Continuam engavetados.
Para
afastar os fantasmas e desanuviar o ambiente, talvez valha a pena fechar um
acordo preliminar na sociedade: o marco regulatório não conterá nenhum
dispositivo que fira a Constituição, mas contemplará todos os dispositivos
sobre comunicação social inscritos na Carta Magna, sem relegar ao abandono
nenhum deles. Ou seja, a Constituição não pode ser arranhada, tampouco pode ser
desfigurada. Trata-se de cumpri-la.

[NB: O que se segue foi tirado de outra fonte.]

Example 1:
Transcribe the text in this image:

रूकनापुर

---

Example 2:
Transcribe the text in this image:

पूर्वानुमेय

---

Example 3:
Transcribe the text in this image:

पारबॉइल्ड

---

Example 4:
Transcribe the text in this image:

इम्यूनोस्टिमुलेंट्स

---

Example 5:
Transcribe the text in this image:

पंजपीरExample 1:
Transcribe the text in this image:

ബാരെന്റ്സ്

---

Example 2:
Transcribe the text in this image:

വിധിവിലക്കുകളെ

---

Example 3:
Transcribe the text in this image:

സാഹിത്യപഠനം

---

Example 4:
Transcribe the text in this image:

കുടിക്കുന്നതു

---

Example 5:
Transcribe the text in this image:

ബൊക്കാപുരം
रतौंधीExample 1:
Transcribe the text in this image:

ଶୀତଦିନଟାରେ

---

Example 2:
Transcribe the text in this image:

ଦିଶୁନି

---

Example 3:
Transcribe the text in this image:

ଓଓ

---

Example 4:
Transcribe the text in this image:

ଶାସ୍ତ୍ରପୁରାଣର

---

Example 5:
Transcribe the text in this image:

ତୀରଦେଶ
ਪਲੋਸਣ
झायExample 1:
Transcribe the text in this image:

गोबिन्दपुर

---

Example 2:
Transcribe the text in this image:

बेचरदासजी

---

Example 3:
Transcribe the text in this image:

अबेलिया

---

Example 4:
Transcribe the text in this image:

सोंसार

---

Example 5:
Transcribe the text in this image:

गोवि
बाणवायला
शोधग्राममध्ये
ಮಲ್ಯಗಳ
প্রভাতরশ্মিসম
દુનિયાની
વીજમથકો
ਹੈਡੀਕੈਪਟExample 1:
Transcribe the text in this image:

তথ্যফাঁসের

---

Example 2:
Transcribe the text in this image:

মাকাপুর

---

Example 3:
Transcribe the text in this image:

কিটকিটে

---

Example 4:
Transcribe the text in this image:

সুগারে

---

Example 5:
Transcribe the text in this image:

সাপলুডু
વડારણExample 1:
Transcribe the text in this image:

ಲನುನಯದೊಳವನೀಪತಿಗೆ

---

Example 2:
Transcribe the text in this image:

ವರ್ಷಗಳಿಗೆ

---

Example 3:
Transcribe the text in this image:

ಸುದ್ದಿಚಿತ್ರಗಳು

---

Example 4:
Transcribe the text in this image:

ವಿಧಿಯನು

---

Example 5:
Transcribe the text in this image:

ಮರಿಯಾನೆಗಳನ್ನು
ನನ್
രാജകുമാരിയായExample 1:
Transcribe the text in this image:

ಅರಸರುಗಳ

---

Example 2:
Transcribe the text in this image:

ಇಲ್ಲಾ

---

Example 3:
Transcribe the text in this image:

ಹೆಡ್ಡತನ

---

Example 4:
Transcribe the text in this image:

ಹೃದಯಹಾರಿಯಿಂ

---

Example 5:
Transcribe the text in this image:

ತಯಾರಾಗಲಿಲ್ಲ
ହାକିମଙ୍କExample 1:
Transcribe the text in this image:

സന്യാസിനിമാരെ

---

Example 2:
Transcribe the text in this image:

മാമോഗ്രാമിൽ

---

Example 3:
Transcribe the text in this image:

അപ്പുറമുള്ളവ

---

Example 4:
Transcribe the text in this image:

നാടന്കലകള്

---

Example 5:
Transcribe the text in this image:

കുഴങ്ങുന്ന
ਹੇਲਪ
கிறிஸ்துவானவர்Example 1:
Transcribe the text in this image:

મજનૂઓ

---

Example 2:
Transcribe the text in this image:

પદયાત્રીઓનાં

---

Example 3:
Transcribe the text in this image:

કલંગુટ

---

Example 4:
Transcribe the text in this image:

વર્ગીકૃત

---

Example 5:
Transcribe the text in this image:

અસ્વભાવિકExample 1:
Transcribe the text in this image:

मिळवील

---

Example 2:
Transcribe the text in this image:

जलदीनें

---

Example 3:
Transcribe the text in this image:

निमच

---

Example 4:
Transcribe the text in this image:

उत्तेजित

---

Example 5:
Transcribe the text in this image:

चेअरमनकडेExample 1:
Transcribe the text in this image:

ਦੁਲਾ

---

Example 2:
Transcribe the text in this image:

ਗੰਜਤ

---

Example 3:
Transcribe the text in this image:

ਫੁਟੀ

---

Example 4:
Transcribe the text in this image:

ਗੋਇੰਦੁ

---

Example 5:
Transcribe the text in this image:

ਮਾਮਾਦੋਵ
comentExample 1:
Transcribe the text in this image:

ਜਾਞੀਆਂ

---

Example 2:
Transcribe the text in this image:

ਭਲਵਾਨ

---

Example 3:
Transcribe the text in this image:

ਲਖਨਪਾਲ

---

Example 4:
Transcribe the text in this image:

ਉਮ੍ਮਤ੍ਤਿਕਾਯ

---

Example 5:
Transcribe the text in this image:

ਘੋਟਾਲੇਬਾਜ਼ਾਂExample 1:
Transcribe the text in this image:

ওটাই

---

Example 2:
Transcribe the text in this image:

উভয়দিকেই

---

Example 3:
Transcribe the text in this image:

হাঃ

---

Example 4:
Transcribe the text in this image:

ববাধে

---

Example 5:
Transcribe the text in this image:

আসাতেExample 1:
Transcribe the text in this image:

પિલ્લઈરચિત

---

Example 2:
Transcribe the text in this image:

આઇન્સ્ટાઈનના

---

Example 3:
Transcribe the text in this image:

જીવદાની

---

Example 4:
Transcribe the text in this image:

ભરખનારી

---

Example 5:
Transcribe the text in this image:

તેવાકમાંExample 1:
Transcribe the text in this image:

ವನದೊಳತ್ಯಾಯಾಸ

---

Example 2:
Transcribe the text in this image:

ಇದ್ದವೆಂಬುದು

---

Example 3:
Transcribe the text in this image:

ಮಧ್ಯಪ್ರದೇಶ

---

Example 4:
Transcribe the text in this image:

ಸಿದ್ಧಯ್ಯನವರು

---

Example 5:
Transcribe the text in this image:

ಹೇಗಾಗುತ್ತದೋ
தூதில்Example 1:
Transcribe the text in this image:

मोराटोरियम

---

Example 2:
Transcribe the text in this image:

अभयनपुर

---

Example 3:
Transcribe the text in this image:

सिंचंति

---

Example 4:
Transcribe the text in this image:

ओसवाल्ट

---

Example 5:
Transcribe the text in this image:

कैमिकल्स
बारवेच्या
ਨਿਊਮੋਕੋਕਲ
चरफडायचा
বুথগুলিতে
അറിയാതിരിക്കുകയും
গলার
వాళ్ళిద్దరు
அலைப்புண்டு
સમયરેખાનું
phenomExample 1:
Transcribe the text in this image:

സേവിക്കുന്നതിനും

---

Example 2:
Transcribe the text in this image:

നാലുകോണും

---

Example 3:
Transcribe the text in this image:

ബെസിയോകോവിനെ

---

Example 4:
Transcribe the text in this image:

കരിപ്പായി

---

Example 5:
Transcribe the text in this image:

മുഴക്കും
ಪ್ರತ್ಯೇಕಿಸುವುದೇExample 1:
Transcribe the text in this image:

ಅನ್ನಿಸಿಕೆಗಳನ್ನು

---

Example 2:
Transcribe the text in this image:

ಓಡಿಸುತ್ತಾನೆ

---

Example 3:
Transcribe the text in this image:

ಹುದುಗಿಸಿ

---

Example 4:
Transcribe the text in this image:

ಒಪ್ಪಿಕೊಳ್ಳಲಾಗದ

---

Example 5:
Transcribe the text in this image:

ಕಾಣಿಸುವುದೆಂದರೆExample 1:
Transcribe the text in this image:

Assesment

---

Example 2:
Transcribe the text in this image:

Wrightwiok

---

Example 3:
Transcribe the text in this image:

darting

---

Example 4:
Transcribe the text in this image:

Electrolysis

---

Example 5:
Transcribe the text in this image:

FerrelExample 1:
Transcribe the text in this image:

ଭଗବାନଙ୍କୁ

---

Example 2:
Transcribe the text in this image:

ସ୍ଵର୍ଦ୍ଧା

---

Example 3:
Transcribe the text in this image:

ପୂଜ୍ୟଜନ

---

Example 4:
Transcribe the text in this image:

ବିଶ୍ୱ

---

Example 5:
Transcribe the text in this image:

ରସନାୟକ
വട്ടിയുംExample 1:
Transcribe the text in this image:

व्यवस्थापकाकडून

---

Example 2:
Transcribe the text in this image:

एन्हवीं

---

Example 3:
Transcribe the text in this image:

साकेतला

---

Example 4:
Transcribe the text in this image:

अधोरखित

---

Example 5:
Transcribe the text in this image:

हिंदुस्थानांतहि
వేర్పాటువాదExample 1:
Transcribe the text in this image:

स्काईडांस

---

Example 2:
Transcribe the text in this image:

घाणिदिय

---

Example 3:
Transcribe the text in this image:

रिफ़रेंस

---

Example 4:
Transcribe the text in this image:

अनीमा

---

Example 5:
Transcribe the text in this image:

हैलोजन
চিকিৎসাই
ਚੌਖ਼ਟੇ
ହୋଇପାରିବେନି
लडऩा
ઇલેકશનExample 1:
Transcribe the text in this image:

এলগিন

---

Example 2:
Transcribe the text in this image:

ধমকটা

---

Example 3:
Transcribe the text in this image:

Na íntegra.
Os
princípios que, segundo a Cosntituição, devem reger a comunicação social no
Brasil são:
- liberdade de imprensa (art.220 da Constituição, parágrafos 1˚ e 2˚);
- respeito ao sigilo da fonte (artigo 5˚, inciso XIV);
- os meios de comunicação não podem, direta ou indiretamente, ser objeto de monopólio ou oligopólio (art.220, parágrafo 5˚);
- complementaridade nas concessões na radiodifusão entre o sistema público, estatal e privado (art.223, caput);
- respeito à intimidade, à privacidade, à imagem, à honra dos cidadãos (art.5˚, inciso X);
- direito de resposta proporcional ao agravo, além da indenização por dano material e moral à imagem (art.5˚, inciso V);
- preferência na radiodifusão às finalidades educativas, artísticas, culturais e informativas (art.221, inciso I);
- promoção e defesa da cultura nacional e das culturas regionais (art.221, incisos II e III);
- estímulo à produção independente (art.221, inciso II);
- defesa da família, da criança. Defesa da sociedade contra produtos, práticas e serviços que possam ser nocivos à saúde e ao meio ambiente (art.220, inciso I e II, e art.221, inciso IV);
- não ao racismo e à discriminação de um modo geral (art.5˚, inciso XLII e art. 3˚, inciso IV);
- proibição de concessões de TV a pessoas que gozem de imunidade parlamentar e foro especial, como parlamentares e juízes (art.54, inciso I).
O Brasil
só terá a ganhar com a aplicação dos princípios constitucionais que preveem a
ampliação da liberdade de expressão e a democratização dos meios de
comunicação. Eles tendem a estimular o florescimento de um ambiente livre,
fecundo e plural, no qual a sociedade tenha acesso a mais vozes, a amis
opiniões, a mais informação, a mais debate qualificado, a mais entretenimento,
a mais produções culturais – a mais democracia, enfim.